Depuis janvier, six femmes ont ainsi perdu la vie aux mains d’un homme violent, comparativement à huit pour tout 2020.
Véritable fléau
Bien que les accusations portées au criminel soient à la hausse depuis cinq ans, Éric Boudreault n’ose imaginer à quel point est répandue la violence conjugale, dont sa fille de 18 ans a été victime en 2017.
« Ça, c’est juste les accusations. Ça fait peur », dit-il.
Daphné Huard-Boudreault, par exemple, n’avait pas souhaité porter plainte envers son ex-conjoint quand elle s’était présentée au poste de police de Beloeil.
Cela fera quatre ans demain qu’elle a été poignardée à mort par Anthony Pratte-Lops après leur rupture, un anniversaire toujours douloureux pour son père.
« Même si j’ai de la peine cette journée-là, il faut que je la vive », laisse-t-il tomber.
Un processus complexe

Qu’autant de victimes rassemblent le courage d’entamer des procédures judiciaires contre leur agresseur est néanmoins « vraiment une bonne chose », insiste Geneviève Caumartin.

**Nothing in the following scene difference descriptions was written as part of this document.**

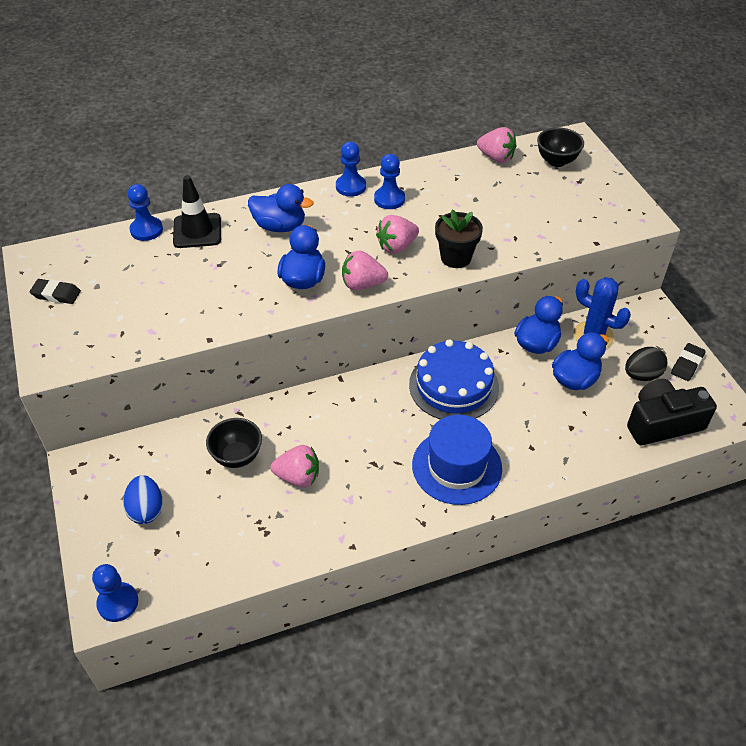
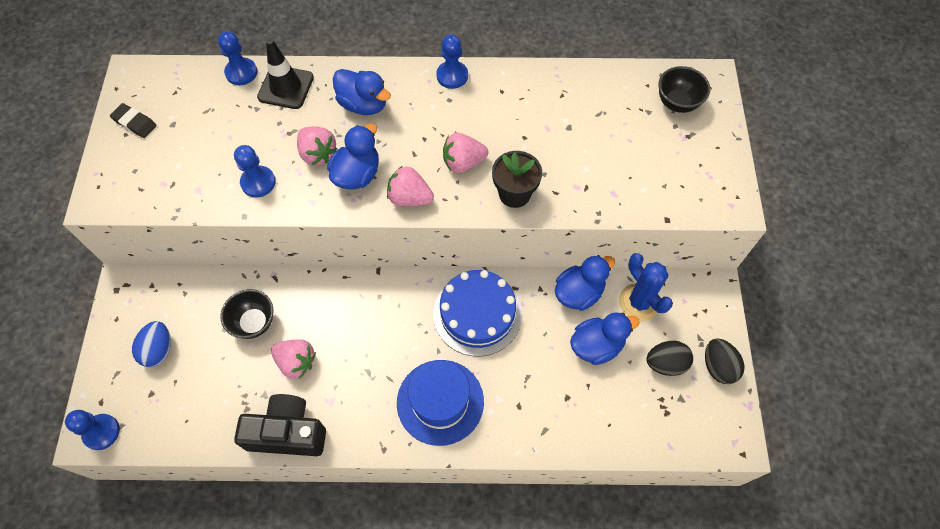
camera: 20 degrees right, 15 degrees up
(389, 199) = (482, 102): blue pawn -> blue pawn (258, 182)
(496, 157) = (615, 80): pink strawberry -> pink strawberry (318, 154)
(662, 423) = (659, 424): black camera -> black camera (287, 432)
(687, 364) = (718, 366): black eraser -> black egg

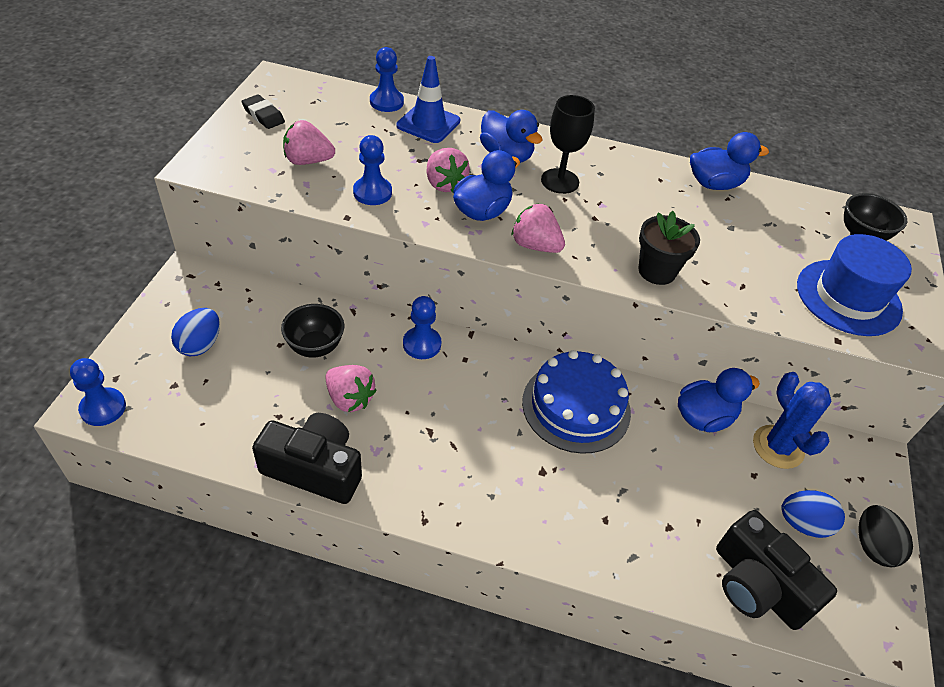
camera: 10 degrees right, 15 degrees down
(286, 87) = (428, 123): black traffic cone -> blue traffic cone
(416, 120) = (560, 181): none -> black goblet
(440, 402) = (508, 487): blue hat -> blue hat (848, 297)
(452, 76) = (608, 154): blue pawn -> blue pawn (422, 344)
(463, 162) = (603, 229): pink strawberry -> pink strawberry (308, 161)
(596, 345) = (717, 479): blue duck -> blue duck (714, 184)
(638, 424) = (757, 585): none -> black camera
(665, 363) = (803, 524): black egg -> blue egg

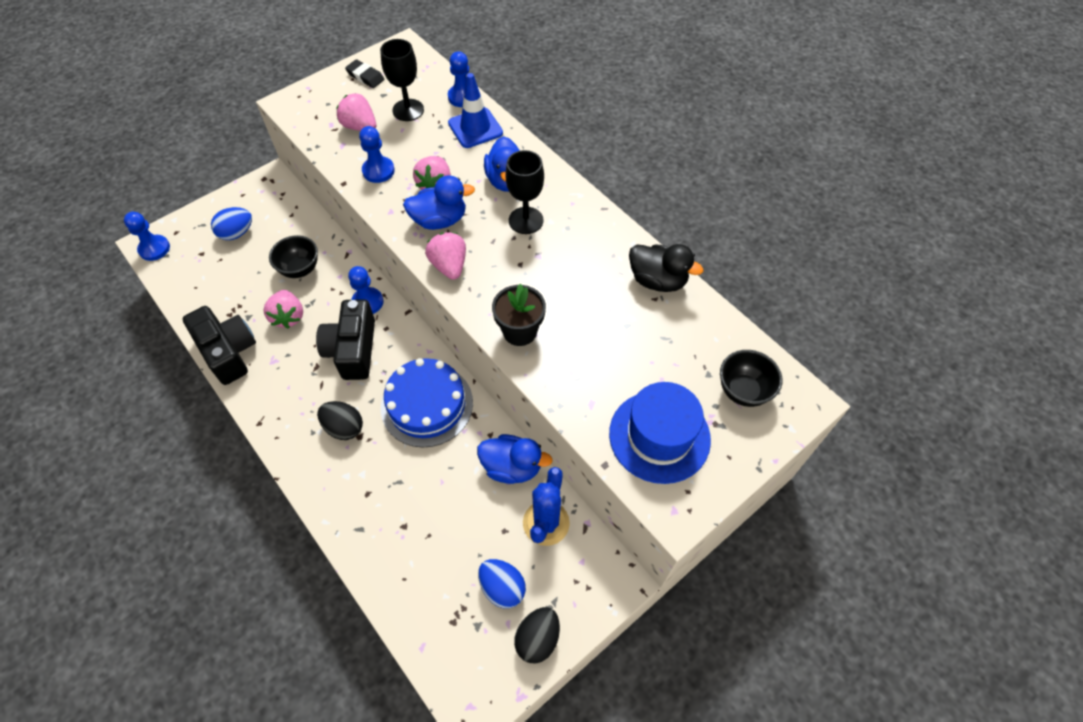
camera: 40 degrees right, 10 degrees up
(263, 115) = (365, 76): black eraser -> black eraser turned 45 degrees counterclockwise
(343, 130) = (408, 110): none -> black goblet
(519, 472) = (344, 427): none -> black egg
(714, 184) = (657, 280): blue duck -> black duck
(757, 585) = (422, 603): black camera -> black camera (353, 349)

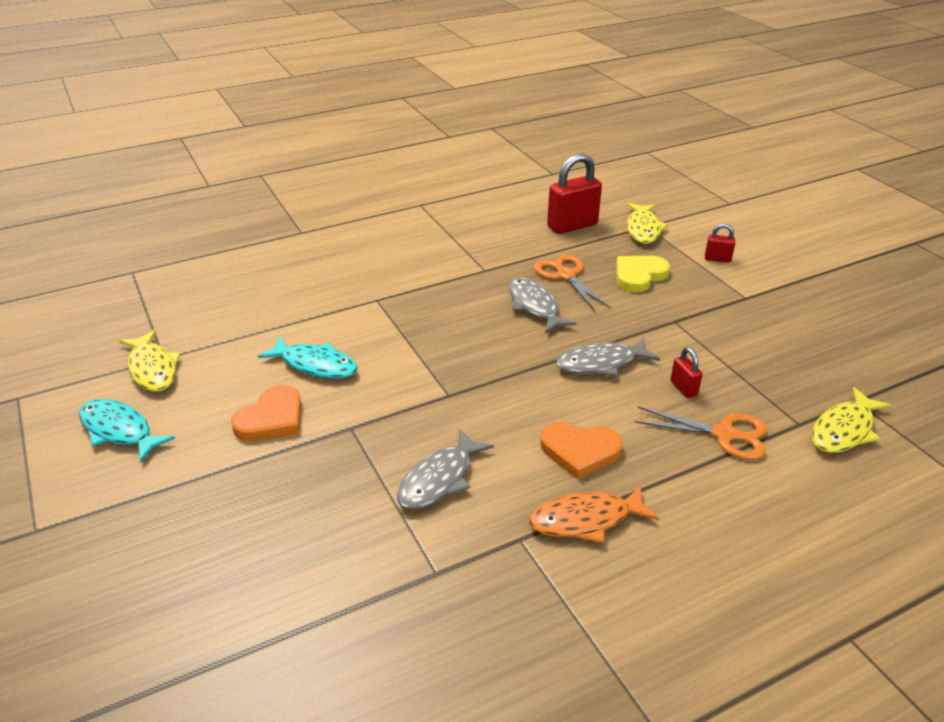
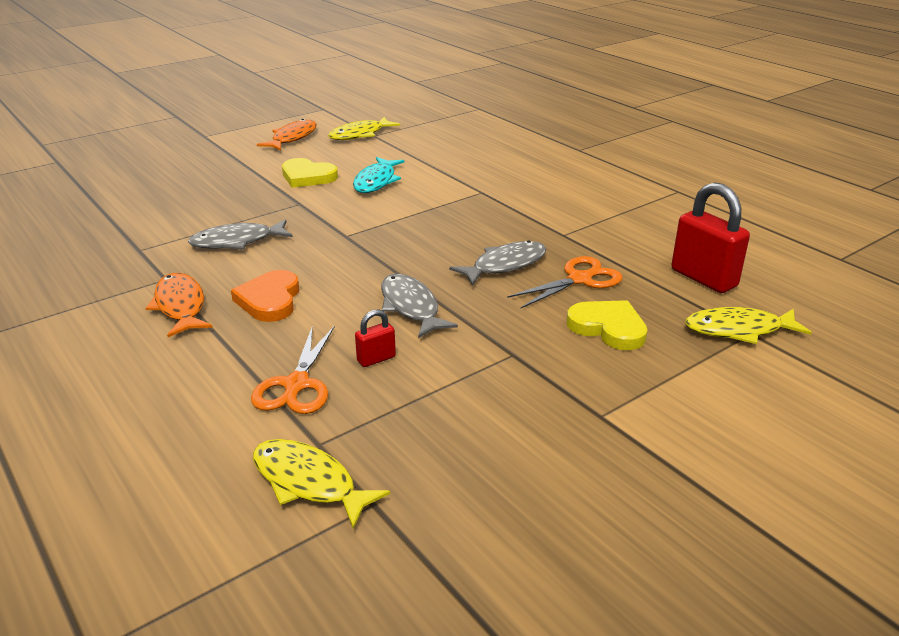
camera: 80 degrees right, 5 degrees down
(119, 430) = (292, 138): turquoise fish -> orange fish
(271, 419) = (307, 177): orange heart -> yellow heart
(439, 479) = (237, 241): grey fish -> grey fish turned 45 degrees counterclockwise
(717, 259) = (697, 393): red padlock -> none

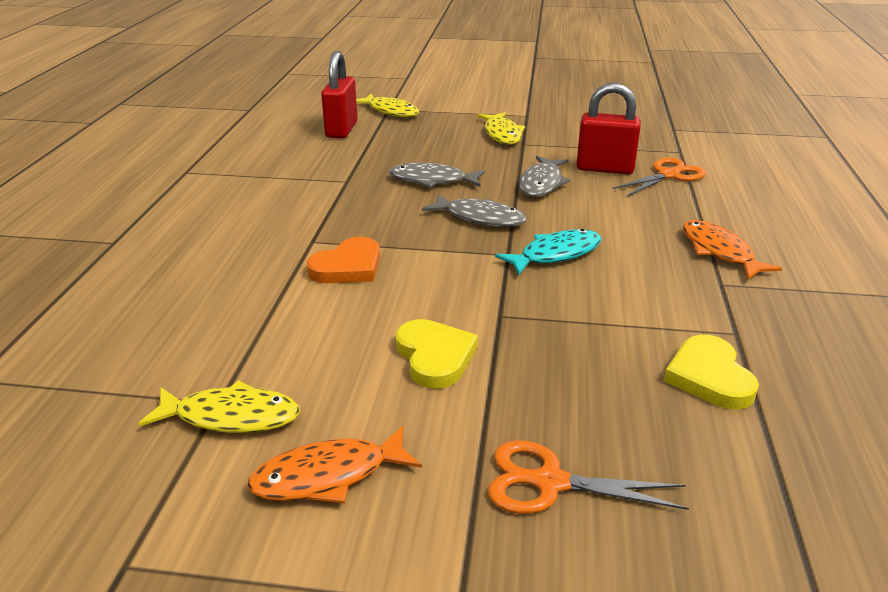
camera: 135 degrees left, 0 degrees up
(180, 306) = (719, 251): orange fish -> orange fish turned 135 degrees clockwise
(237, 241) = (619, 294): grey fish -> grey fish (480, 218)
(270, 300) = (639, 227): orange heart -> orange heart (348, 267)
(309, 482) = (698, 143): yellow fish -> yellow fish (502, 134)
(376, 181) = (375, 305): turquoise fish -> turquoise fish (555, 254)
(376, 359) = (605, 169): red padlock -> red padlock, size x2.05
(580, 279) = (406, 155): orange scissors -> orange scissors (548, 482)
(608, 328) = (449, 134): yellow heart -> yellow heart (709, 377)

Sa mère, Francine Bissonnette, 62 ans, a été tuée par son conjoint Daniel Déry en 2016 alors que le couple était sur le point de se séparer.
Mme Caumartin rappelle les nombreuses embûches qui se dressent sur le chemin des victimes qui désirent obtenir justice, de la peur des représailles à la complexité du système.
« Ça peut paraître insurmontable », résume-t-elle.
Changer la donne

Depuis le drame qui a ébranlé leurs familles, Annie St-Onge et Éric Boudreault militent pour aider les victimes de violences conjugales, notamment en demandant un meilleur encadrement quand elles portent plainte.
« On n’a pas pu protéger [Christine]. Mais est-ce qu’on serait capables d’en protéger d’autres pour ne plus que ça arrive ? » demande avec espoir Mme St-Onge.
Geneviève Caumartin a pour sa part fondé la branche québécoise d’un organisme qui facilite le déménagement des personnes qui fuient de telles violences.